На этом закончилась мамина экипировка на долгие годы вперед. И моя тоже. Я так и приехала в Ленинград в своем якобы драповом пальто, а зимнее у меня завелось на следующий год. Зинка сшила себе новое, а мне отдала свое старое, которое я очень полюбила. Потому что после моего «железного» оно казалось неимоверно теплым и легким, как пух. А денег или хотя бы намека на какие-нибудь сбережения у мамы и папы так никогда и не завелось.

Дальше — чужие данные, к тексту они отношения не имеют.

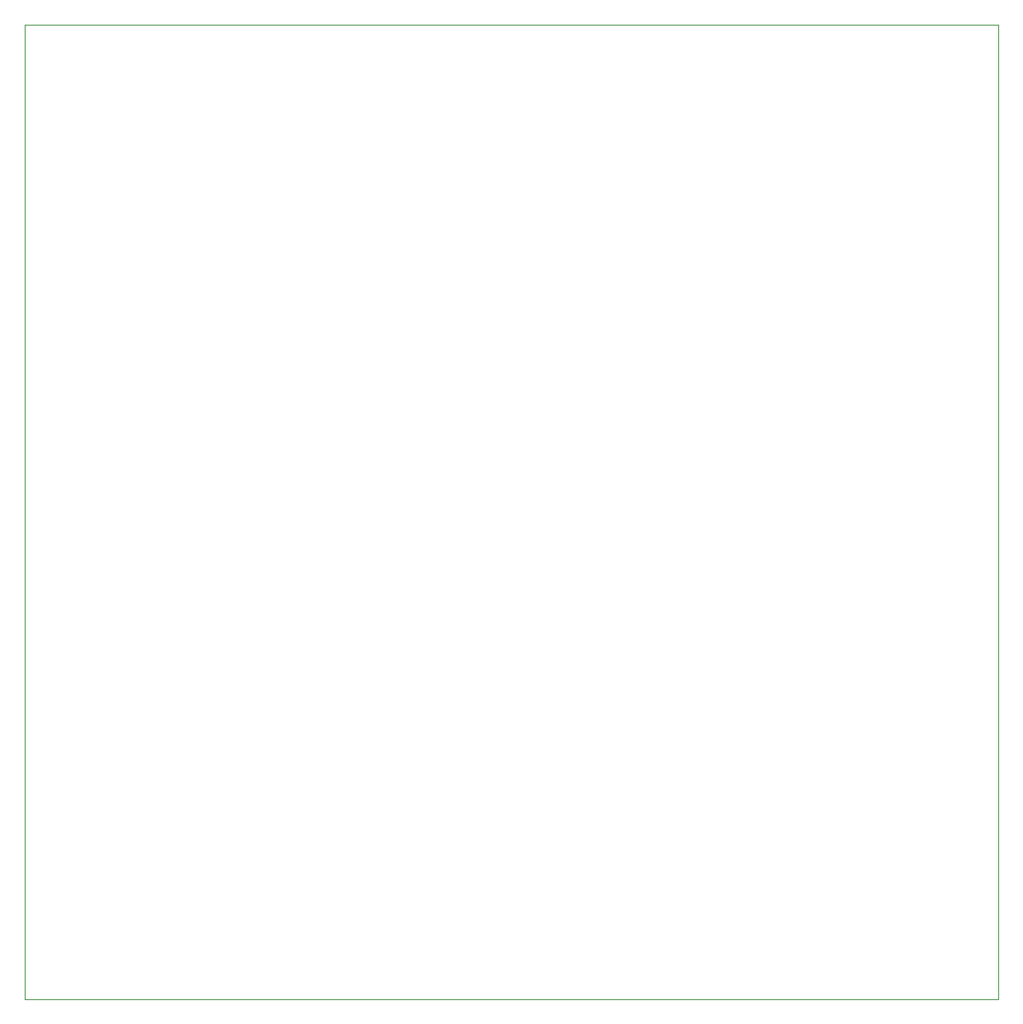
<source format=gbr>
G04 (created by PCBNEW (2013-08-24 BZR 4298)-stable) date Sat 09 Aug 2014 02:40:24 PM PDT*
%MOIN*%
G04 Gerber Fmt 3.4, Leading zero omitted, Abs format*
%FSLAX34Y34*%
G01*
G70*
G90*
G04 APERTURE LIST*
%ADD10C,0.005906*%
%ADD11C,0.003937*%
G04 APERTURE END LIST*
G54D10*
G54D11*
X73622Y-24586D02*
X34251Y-24586D01*
X73622Y-63976D02*
X73622Y-24606D01*
X34251Y-63976D02*
X73622Y-63976D01*
X34251Y-24606D02*
X34251Y-63976D01*
M02*

</source>
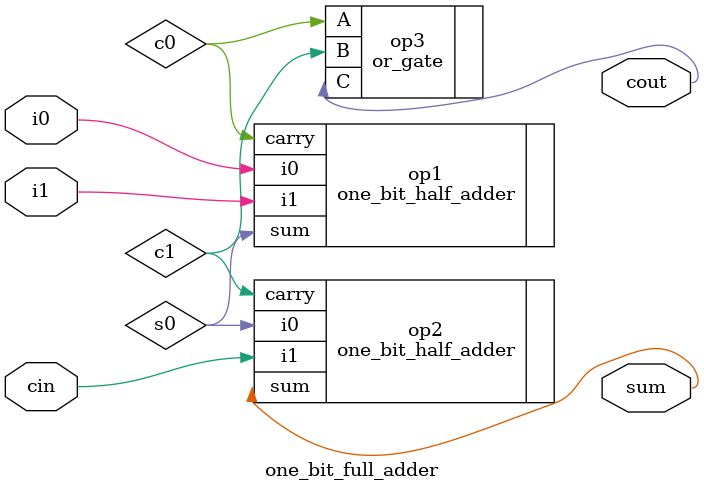
<source format=v>
`timescale 1ns / 1ps


module one_bit_full_adder(
    input i0,
    input i1,
    input cin, 
    output sum, 
    output cout);

    wire c0,s0,c1;

    one_bit_half_adder op1(.i0(i0),.i1(i1),.carry(c0),.sum(s0));
    one_bit_half_adder op2(.i0(s0),.i1(cin),.carry(c1),.sum(sum));

    or_gate op3(.A(c0),.B(c1),.C(cout));

endmodule

</source>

***Севка приехал в конце августа. Он позвонил. Я так разволновалась, услышав его голос, что он почувствовал мое волнение и спросил, что со мной. Потом я надела свое желтое платье. Мне очень хотелось вколоть в волосы цветок, как я делала, когда ходила с папой. Но я постеснялась. Мы встретились у аптеки и оба растерялись от радости и еще чего-то, что раньше так явно не присутствовало в нас. Я спросила, как Митя Шмит, охота и прочая рыбалка, но Севка как будто не заметил моего вопроса. И предложил пойти в школу. «Зачем?» Ответил, что так надо.
По дороге он хвалил почему-то мою классную руководительницу — нашу математичку Александру Васильевну. Она и вправду была очень славной. А кроме нее и физика Николая Семеновича, у нас как-то не было учителей, которых есть чем вспомнить. Около школы Севка неожиданно сказал, чтобы я подождала его во дворе, потому что у него там дело, которое меня не касается. Я даже немного обиделась. Севка скоро вернулся чем-то довольный. Сказал, что видел Александру Васильевну, что она его спросила, приехала ли уже «коллегия адвокатов». Это она меня так прозвала за то, что я вечно ходила к ней канючить за кого-нибудь проштрафившегося. Иногда я делала это по собственному почину, иногда меня просил кто-нибудь из ребят, которым грозило наказание. Считалось, что я у нее «хожу в любимчиках». Может, так оно и было. Я сама замечала, что она как-то тепло ко мне относится и что это отношение не зависит от того, кто мои родители. Вообще-то у нас в школе было много ребят с родителями поважней моих.
До ленинградской школы мне было почти все равно, замечает ли меня учитель. Но, став «странной сиротой», я стала очень ценить тех, кто проявляет хоть каплю неформального внимания. Поэтому я очень любила учителя истории Мануса Моисеевича Нудельмана. Конечно, и потому, что в моей школьной жизни не было уроков интересней, чем его. И любила, уважала нашего директора Клавдию Васильевну Алексееву, хотя она вела самый пустой предмет из всех возможных — «Конституцию СССР и обществоведение». В 1938 году ввели плату за обучение в средней школе — 400 рублей в год. Яна полставки уборщицы зарабатывала 120 в месяц. Платить было не с чего. Я пришла к Клавдии Васильевне с заявлением об отчислении — собиралась идти в вечернюю школу. Их тогда стали кое-где открывать взамен упраздненных рабфаков. Клавдия Васильевна взяла у меня листок, посмотрела, встала из-за стола, плотно закрыла дверь своего кабинета и тихо сказала: «Неужели ты думаешь, что я собираюсь брать с тебя плату за обучение? Иди!»